Source:Bill Musgrave, American Gold Exchange
AustinGold dipped 0.2% but held above $1,201 as support from a weaker dollar was offset by plunging oil prices, tempering demand for inflation hedges.
Oil prices fell to the lowest of the year as West Texas Intermediate crude plunged 8% for its twelfth straight losing session, the longest on record. Gold often trades in sympathy with oil as a hedge against energy-related inflation.
The recent decision by the Trump administration to exempt eight nations, including major-consumer China, from sanctions against Iran is leading to unexpected oversupply. Saudi Arabia and other major suppliers had already ramped up production to offset the loss of Iranian oil from the global market.

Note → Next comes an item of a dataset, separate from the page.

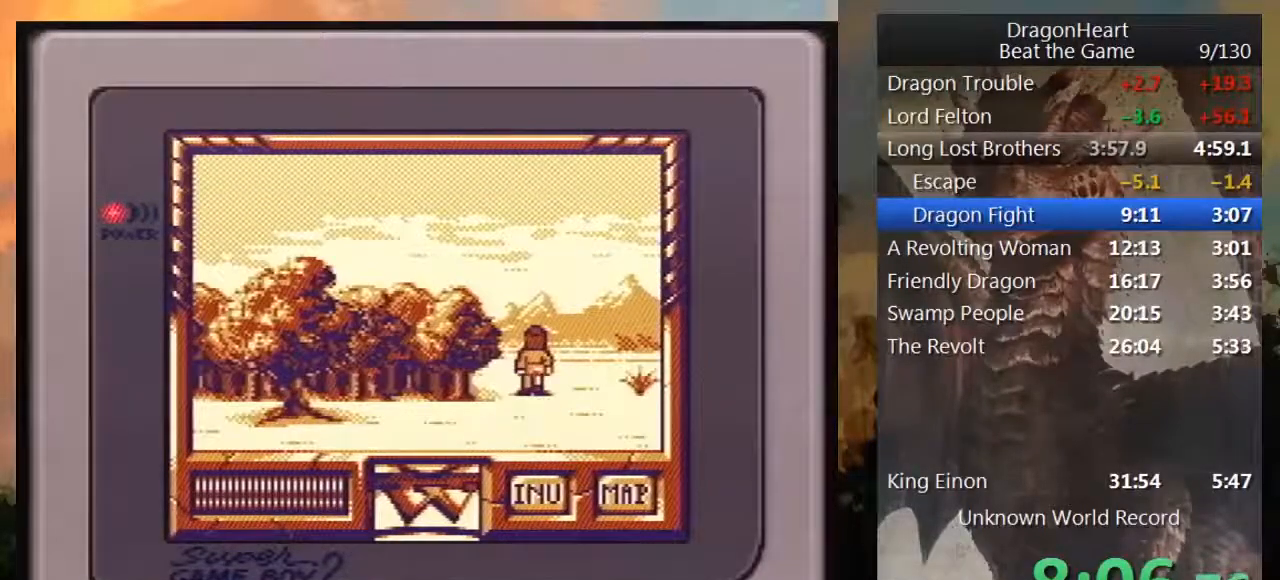
{"buttons": [], "events": [[133, "DPAD_RIGHT", "up"]]}
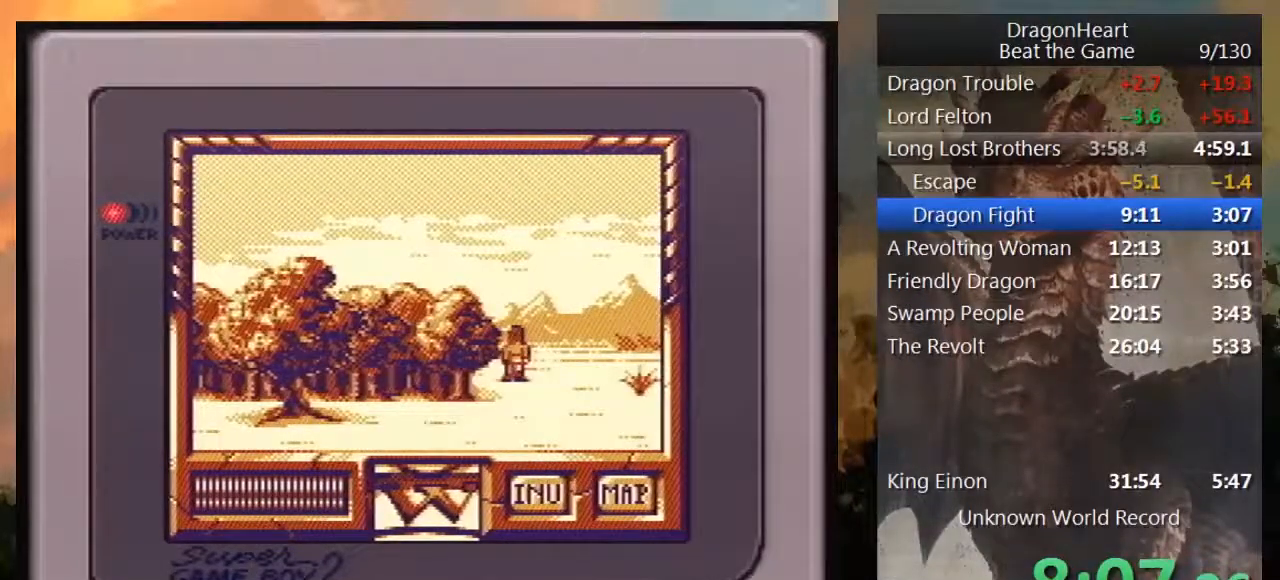
{"buttons": ["DPAD_UP"], "events": [[33, "DPAD_RIGHT", "down"], [200, "DPAD_RIGHT", "up"], [383, "DPAD_UP", "down"]]}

The dollar fell 0.4% against major rivals, stemming gold's losses, on news that a Brexit agreement is near at hand. British PM Theresa May announced talks with the EU are in the "endgame," driving the UK pound more than 0.8% against the buck. A weaker dollar supports gold by making it less expensive overseas.
The US budget deficit widened to $100 billion in October, up from $63 billion one year ago, as spending accelerated by 18% while receipts grew by 7%. October is the first month of the government's new fiscal year. Fiscal year 2017 accrued a deficit of $782 billion, while the CBO forecasts $981 billion for 2018.
The other precious metals were mostly lower, with silver and platinum dropping 0.2% and 0.5%, respectively, while palladium added 0.6%.
At the Comex close: December gold dipped $2.10 to $1,201.40; December silver slipped 3 cents to $13.98; January platinum lost $4 to $841.30; and December palladium picked up $6.50 to $1,092.10 an ounce.